The model here looks directly at us, with a serious and confident expression. Her eyes are wide and open, and her hair neatly platted. Her cheeks are reddened and her general features are plump, such as her lips. She is depicted entirely nude, and this allows us to connect with her, just as the artist would have done at the time. Nieves Orozco's posture suggests she was sitting for this portrait and is placed in front of a simple, neutral background. According to its current owners, the piece measures 50.8 x 61 cm) and was produced using gouache (opaque watercolor) on canvas, which was then later mounted onto a panel in order to better protect it. Albert M. and Etelka S. Greenfield originally owned this piece before choosing to gift it to the Philadelphia Museum of Art as part of their will. Its connection to Rivera makes it an important part of the collection, helping to increase its diversity beyond just American and European art.

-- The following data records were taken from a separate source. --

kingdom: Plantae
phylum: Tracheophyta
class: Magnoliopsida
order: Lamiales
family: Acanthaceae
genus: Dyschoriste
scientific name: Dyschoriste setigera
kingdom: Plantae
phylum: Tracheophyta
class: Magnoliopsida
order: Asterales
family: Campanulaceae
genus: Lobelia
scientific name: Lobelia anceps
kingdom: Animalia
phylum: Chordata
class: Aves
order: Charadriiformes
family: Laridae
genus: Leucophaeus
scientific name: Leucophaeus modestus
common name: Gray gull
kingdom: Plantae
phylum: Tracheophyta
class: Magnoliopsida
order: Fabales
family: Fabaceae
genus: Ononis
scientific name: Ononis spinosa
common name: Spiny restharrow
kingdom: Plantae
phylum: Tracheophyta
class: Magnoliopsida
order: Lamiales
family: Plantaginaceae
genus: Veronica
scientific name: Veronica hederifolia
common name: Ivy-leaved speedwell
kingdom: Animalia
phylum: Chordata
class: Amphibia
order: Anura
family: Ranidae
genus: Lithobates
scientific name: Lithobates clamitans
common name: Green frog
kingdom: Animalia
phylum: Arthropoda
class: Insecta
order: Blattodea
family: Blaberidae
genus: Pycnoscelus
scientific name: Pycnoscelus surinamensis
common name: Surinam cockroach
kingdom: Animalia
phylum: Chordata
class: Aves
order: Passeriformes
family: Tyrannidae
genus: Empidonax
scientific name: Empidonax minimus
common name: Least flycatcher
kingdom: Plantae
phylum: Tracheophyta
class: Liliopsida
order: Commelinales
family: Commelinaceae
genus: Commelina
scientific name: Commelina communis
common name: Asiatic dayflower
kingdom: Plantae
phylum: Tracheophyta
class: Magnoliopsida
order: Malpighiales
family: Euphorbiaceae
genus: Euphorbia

Nieves Orozco would model several times for Diego Rivera and was considered a particularly beautiful woman, more so than might be suggested by this painting. She also featured in many photographs at around that time, and clearly was a professional model rather than just someone acquainted to the artist. Many of the photographs would come about in the following decade, covering across the 1940s, and most tend to be from the same waist or chest up style of portrait composition. Rivera himself was a highly skilled portrait painter though he normally worked within a less formal context, where natural behaviour was observed. He would have clearly arranged this sitting, where as normally he would be focusing on Mexican peasants, going about their daily lives such as working or celebrating during festival season. He would also produce a nude portrait of his wife, Frida Kahlo, in charcoal.
Rivera was passionate about Mexicans and loved to include them within his work. He enjoyed studying people, and learned much from portraits such as this, though he would rarely create self portraits of himself. Politics would play a key role in his work as well, and socialist values started to appear within his large murals. This portrait of Nieves Orozco, though, is devoid of any connection or message in that regard, and just follows a standard compositional technique used by artists from different regions for many centuries. That said, portraiture in western art was not common until towards the end of the Renaissance, with religious themes dominating before that.